White & Case, of New York City, for plaintiff.
A. C. Newlin, of New York City, and George H. Foster, of Washington, D. C., and Herman J. Galloway, Asst. Atty. Gen., for the United States.
Argued before BOOTH, Chief Justice, and GRAHAM, WILLIAMS, LITTLE-TON, GREEN, and BOOTH, Judges.
[MAJORITY — GRAHAM, Judge.]
GRAHAM, Judge.
The question in this ease is primarily one of fact. The plaintiff claims it is entitled to a deduction of its proper costs in arriving at its net income, and claimed an allowance in its return. The Commissioner of Internal Revenue, under the regulations in force, which regulations were reasonable, found that there was not satisfactory proof as to these costs. Plaintiff claimed a deduction for a loss on certain staves which it had produced. In order to ascertain the loss, it was necessary, first, to prove the actual cost of production, at least to the satisfaction of the Commissioner, and this the Commissioner decided had not been done, and so disallowed the amount sued for in this case. In the trial of the ease in this court the plaintiff experienced the same trouble. It was unable to prove with any degree of certainty the cost of the production of these staves.

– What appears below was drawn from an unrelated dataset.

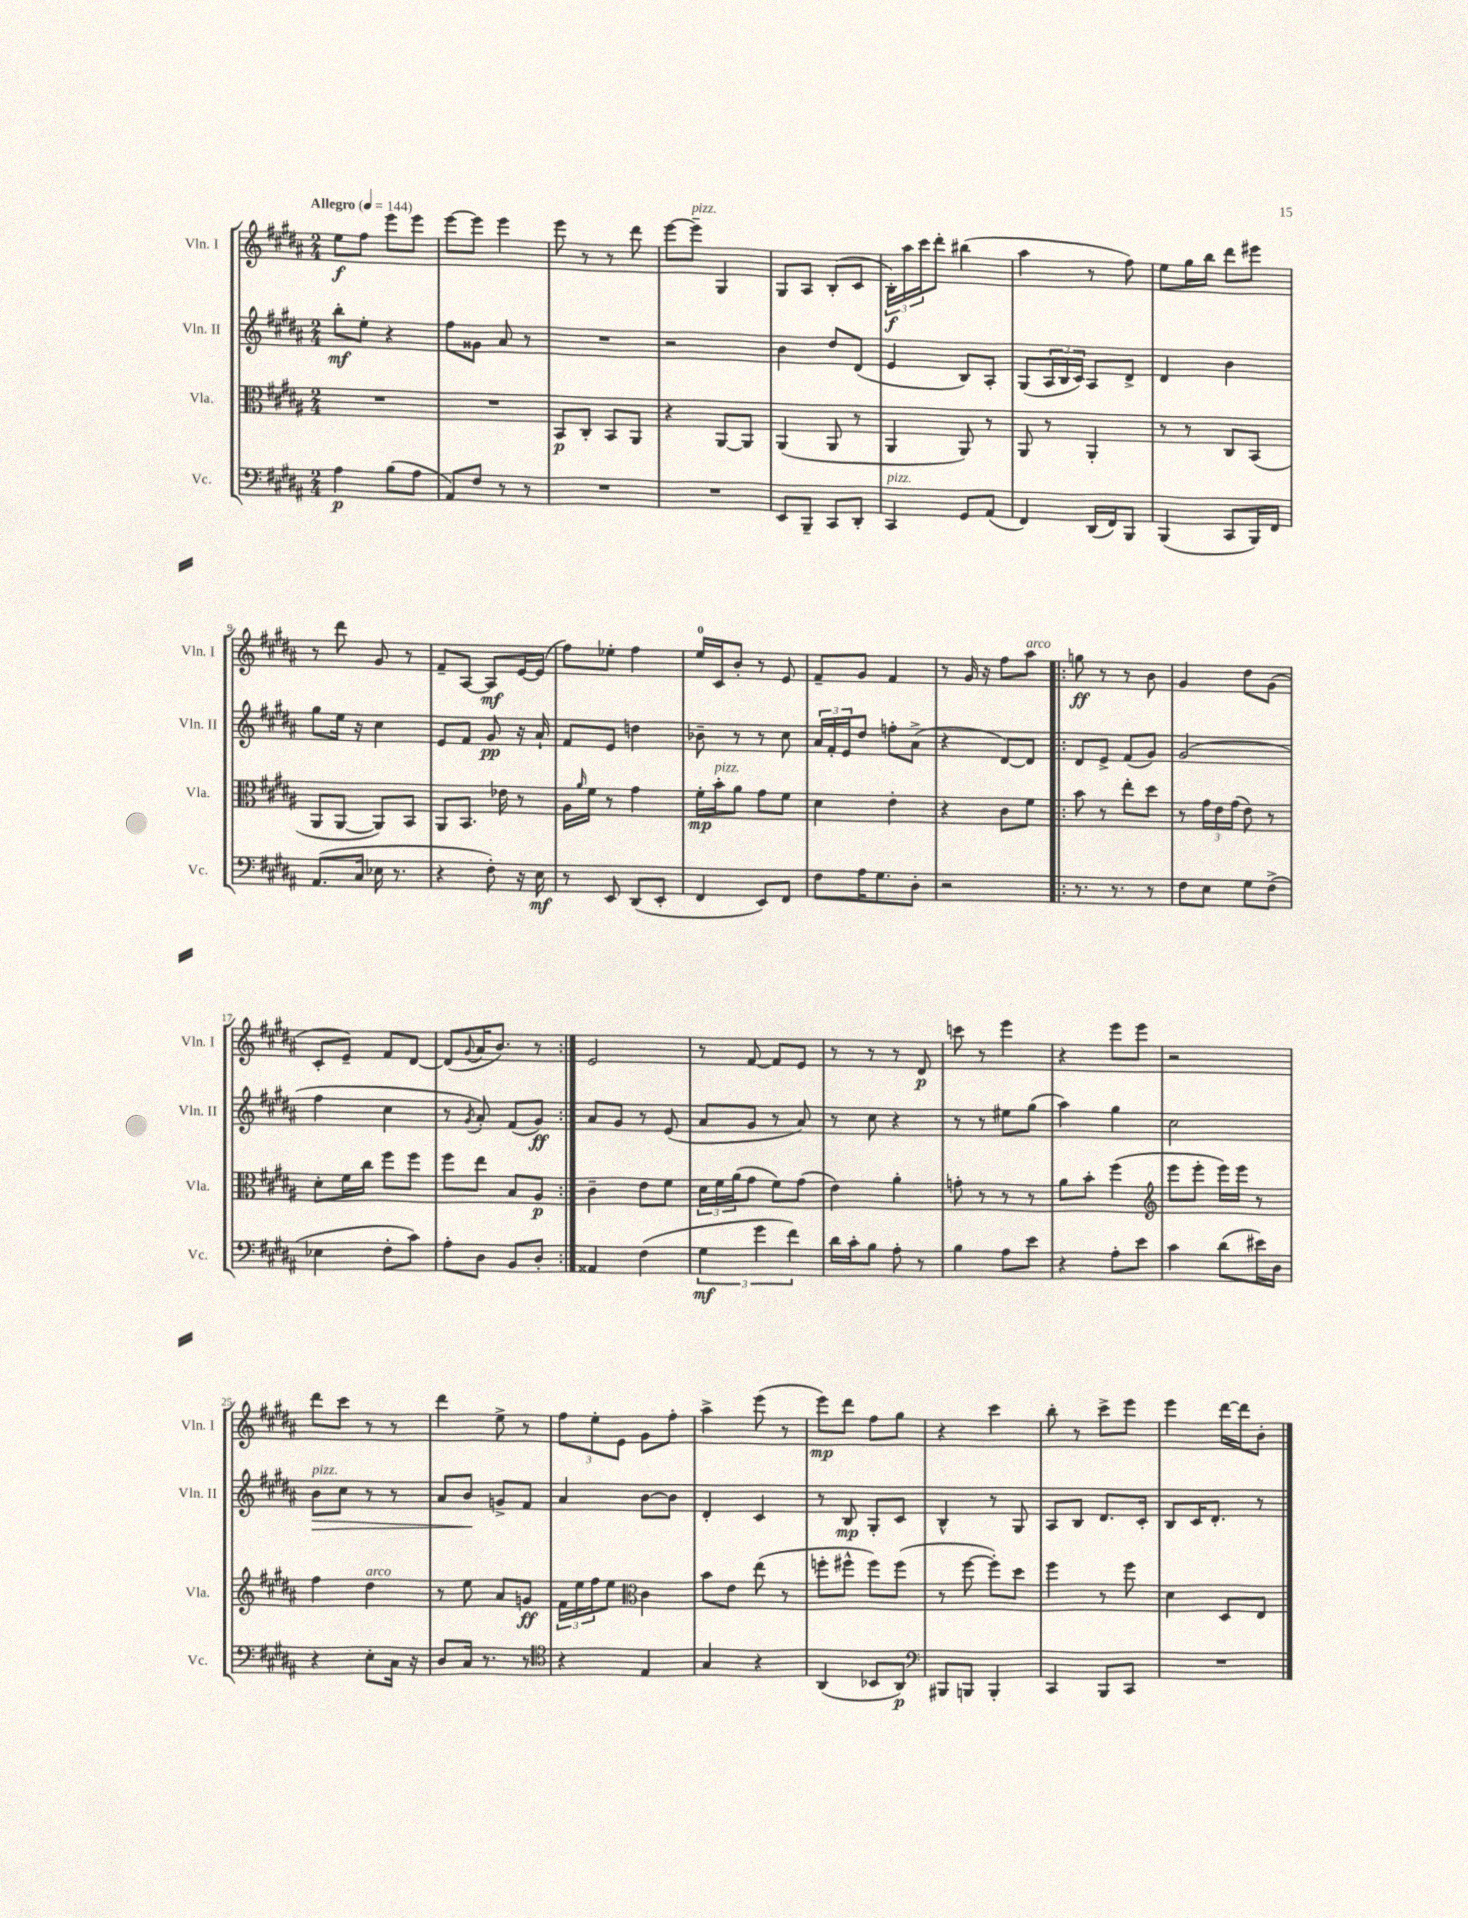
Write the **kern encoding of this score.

The regulations of the Commissioner (Reg. 45, articles 1581-1584) provided that, in determining the cost of goods manufactured where the taking of inventories was necessary for the determination of the net income, the inventories at the beginning of the year and end of the year should both be taken on the same basis, and that this basis should be cost, or cost or market, whichever was lower.

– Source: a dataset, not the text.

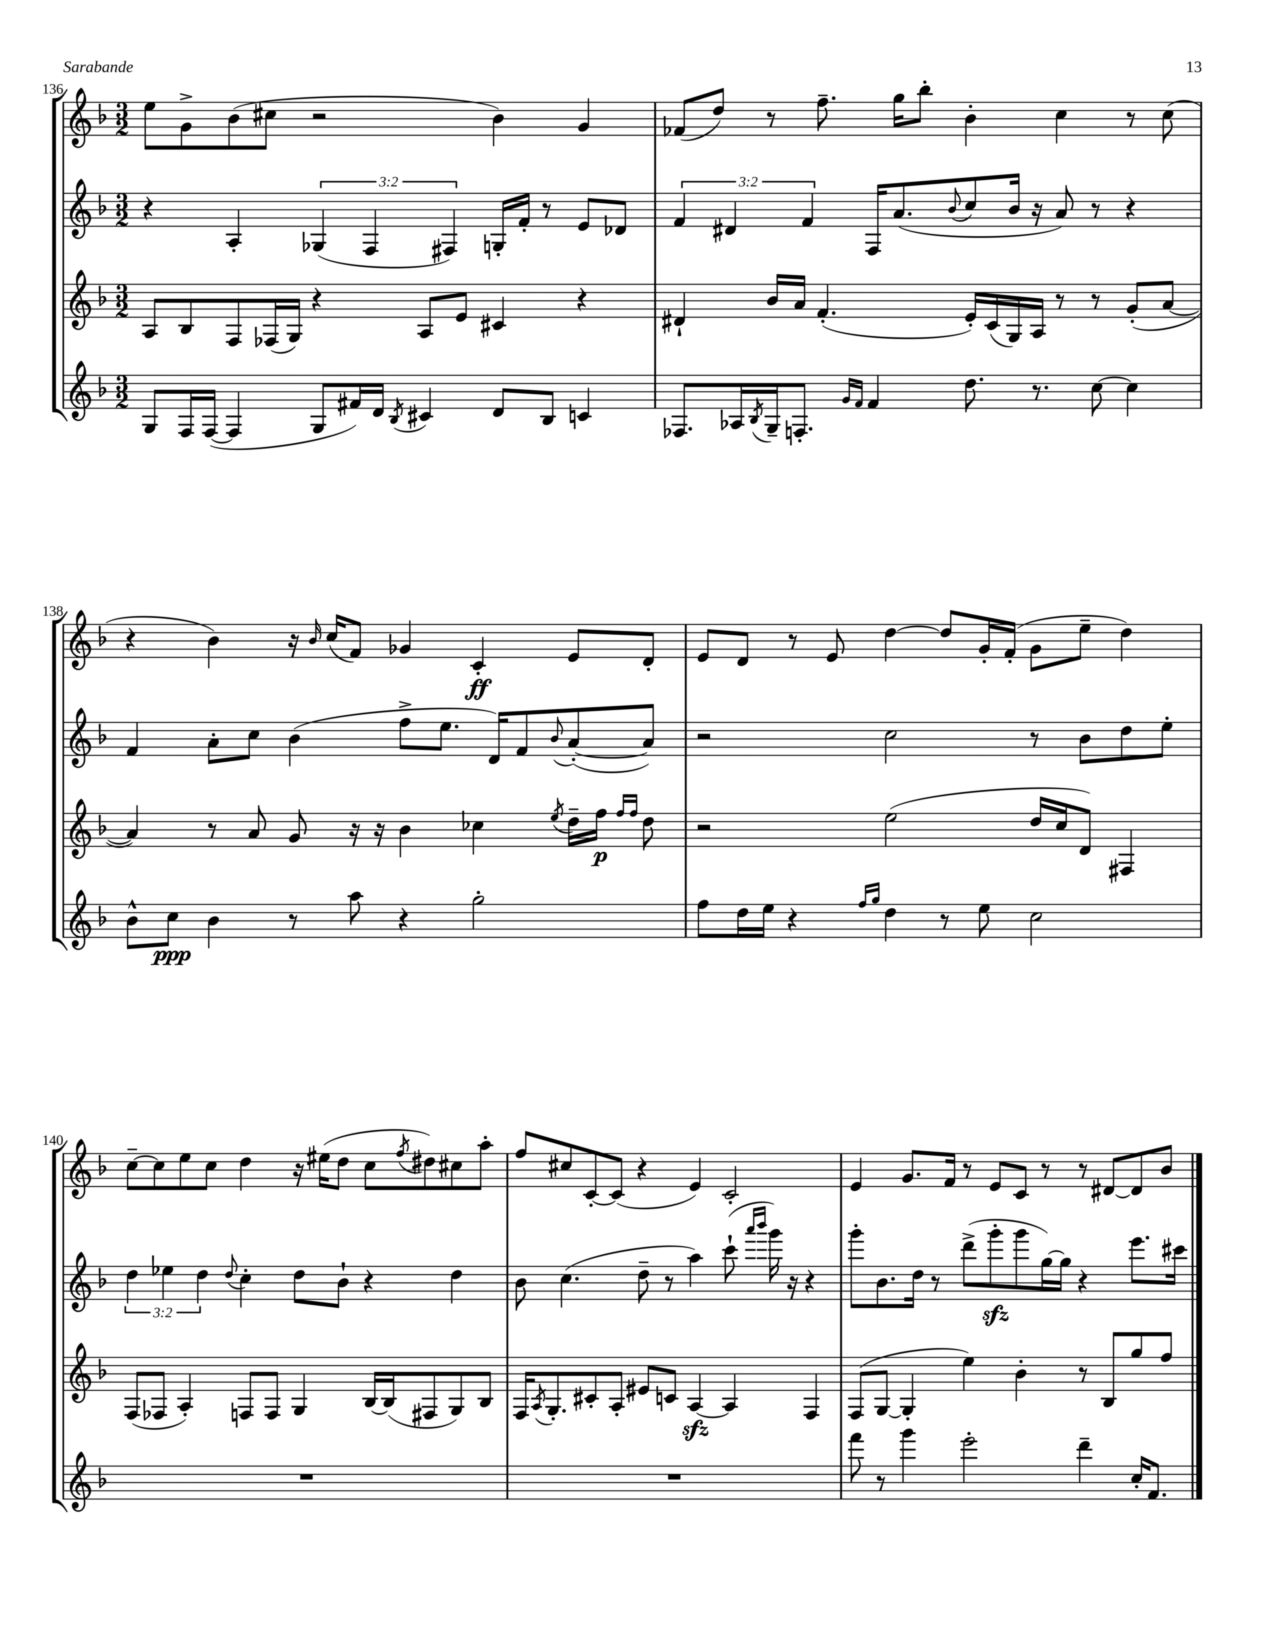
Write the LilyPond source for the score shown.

The plaintiff was unable to present an. inventory showing the original cost of production, nor did the inventory at the end of the year represent either cost or market. It was based upon the average cost of similar products at other plants. There is no satisfactory proof that would justify overturning the judgment and finding of the Commissioner in regard to this matter. The burden is on the plaintiff.
The court has found that it does not satisfactorily appear that the plaintiff suffered the loss claimed in its return or that the Commissioner was in error in not allowing this loss; and that it does not appear that the regulation of the Commissioner was unreasonable in prescribing the method for the ascertainment of proper and actual costs.
In this view the plaintiff is not entitled to recover, and the petition should be dismissed. It is so ordered.